The recent State election results in Victoria, which tossed out the austerity conservatives and the swing against the conservatives in the South Australia by-election are redolent of the mood of the electorates.

That is enough for today!

(c) Copyright 2014 William Mitchell. All Rights Reserved

This Post Has 9 Comments

  1. “The government, elected in September 2014, has proven to be a disaster”

    The problem though is that the other lot are just as mad. So we’re in a situation where the government is changing between the two main parties – both of whom are dedicated to the destructive cause.

    What can a population do when *all* of its political class are just presenting variations on a narrow theme?

  2. “replace the high income-tax burden on households with a goods and services tax”

    Bill, just wondering why you agree with this – is it not regressive taxation?

  3. Neil’s “narrow theme” is a nice example of what’s called the “Overton window”. That’s the fact that in all societies, only a narrow range of views are permissible.

  4. It’s a very cogent article. We do indeed have a mob of incompetents in government today. And yes both sides are infected with the same malaise, neoliberal economic theory.
    Just yesterday it was in New Matilda, John Pilger calling for a 5th Estate, so oversee the 4th estate. Now so corrupted by vested interests as to be utterly counterproductive they have to be made accountable.
    Vested interests, the corporate world are not interested in any debate that might slow their own agenda.
    Probably though we are fortunate that the current LNP are so cack handed that even their own side is discomforted and a majority can see how sterile and biased are their policies. This at least is good news.
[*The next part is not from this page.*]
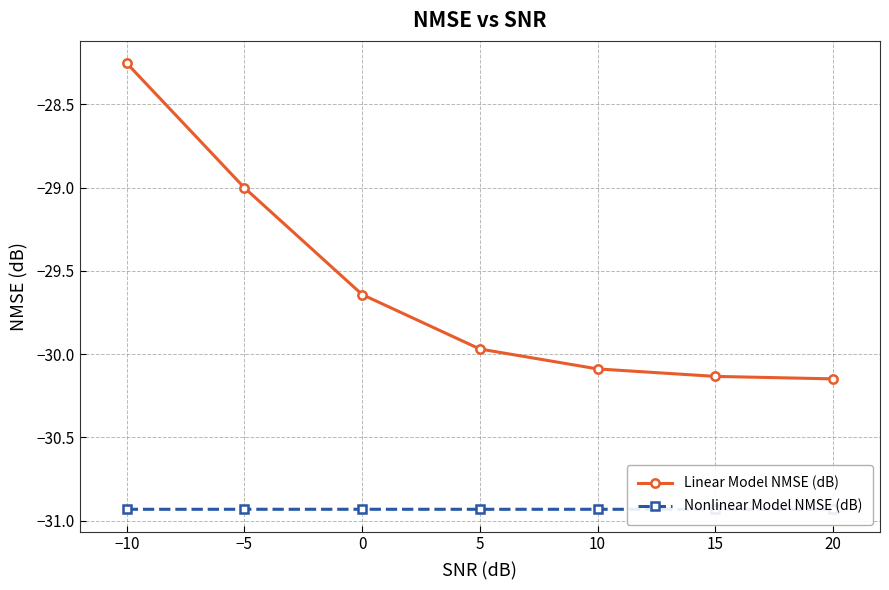

What is the average value of the Linear Model NMSE (dB) series?

-29.6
  5. Our establishment,oligarchy,powers that be or whatever, appear to be in need of a refresher course on Mr Murphy’s Laws.

    One that is especially relevant at present is – “If everything seems to be going well you have obviously overlooked something”.

  6. “So a lost half-decade is possible but I don’t think Australians will tolerate a Eurozone-type stagnation”.

    I hope you are right, but fear you are wrong.

    There is a strong public perception of a link between government surpluses and economic prosperity. People not realising economic growth in the early 00’s was driven by a private sector debt explosion, and a CAPEX boom. Both of which are now behind us.

    I think the “beatings will continue until moral improves”.

  7. Apart from the Vic and SA election results, the current mood of the electorate is also manifested by (a) very unfavourable (and protracted) opinion poll results for the current federal government, (b) an unprecedented low rating for the popularity and performance of the PM as also revealed by recent opinion polls, (c) a surprising turn-around in opinion poll indicators for the QLD governing coalition, which won office in a landslide and no doubt imagined that second and third terms of office were guaranteed.